Où est l’Arlésienne qui a crié  » olé !  » au premier défilé haute couture de Christian Lacroix ? Pendant plus de vingt ans, elle sera le personnage principal de ses défilés.

Le 1er avril 1987, un trentenaire un peu chauve aux oreilles décollées (qu’il ne changerait pourtant pour rien au monde, la force de l’habitude) s’installe dans l’immeuble du 73, rue du Faubourg-Saint-Honoré, à Paris. Il n’est pas seul, il s’est entouré de gens qui lui évoquent un univers couture qu’il a fantasmé toute son enfance – Madame Janine, qui a commencé chez Jacques Fath en 1943, Monsieur Mario qui a débuté chez Christian Dior. Il lui reste exactement trois mois pour dessiner, patronner, couper, coudre, broder sa première collection haute couture.
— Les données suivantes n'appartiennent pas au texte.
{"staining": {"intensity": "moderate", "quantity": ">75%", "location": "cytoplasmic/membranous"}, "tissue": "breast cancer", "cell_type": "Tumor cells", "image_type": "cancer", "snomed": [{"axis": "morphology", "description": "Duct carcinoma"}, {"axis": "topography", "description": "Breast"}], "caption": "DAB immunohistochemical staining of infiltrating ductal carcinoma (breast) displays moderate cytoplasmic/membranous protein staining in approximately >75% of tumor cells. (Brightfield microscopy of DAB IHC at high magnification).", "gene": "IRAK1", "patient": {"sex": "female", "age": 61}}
En guise de thème, il dévide le fil – ce sera Arles, sa ville natale, ses grands-parents, la corrida, les santons, la feria. Le jour J, en ce début du mois de juillet, il est plutôt calme et le public enthousiaste devant sa collection autoportrait financée par Bernard Arnault et LVMH. A chaque passage, on crie  » olé ! « , le mythe Christian Lacroix est né. Lui qui a vu le jour sous le signe du Taureau, ce n’est pas rien d’être sanguin, c’était en 1951, déboule sur la scène mode avec cet univers solaire et arlésien qu’il finira par détester, plus tard quand il se sera rendu compte qu’il a laissé le style Lacroix se  » kitschiser  » à son insu, trop tard hélas. Mais on n’en est pas encore là. Il lui faudra d’abord écrire quelques belles pages emplies de dentelles, de croix, de robes de mariée, de références (il se voyait conservateur de musée, son mémoire portait sur  » la couleur dans le costume de la peinture du XVIIe siècle « ), de Carmen fantasmées, de gravures saintes et de crépuscules camarguais. Toucher à tout aussi, rhabiller le TGV Méditerranée, les hôtesses d’Air France, quelques opéras, Phèdre et Cyrano, Madonna, d’autres trains, les collections Pucci, 3 Suisses, La Redoute et même Les Rencontres d’Arles. Et puis quitter la scène, en juillet 2009, avec un défilé haute couture quintessence qui fichera des frissons à tous ceux qui auront la chance d’en être. C’est qu’avec onze PDG en vingt-deux ans d’existence et des pertes cumulées de 150 millions d’euros depuis sa création, le pronostic vital sera forcément engagé, la maison au bord du gouffre. Mais pas Christian Lacroix, parfait en phoenix designer scénographe que l’on retrouvera à la tête de la création de la Monnaie de Paris et en relookeur de la bouteille de bière 1664 ou de l’hôtel So de Bangkok. C’est la vie.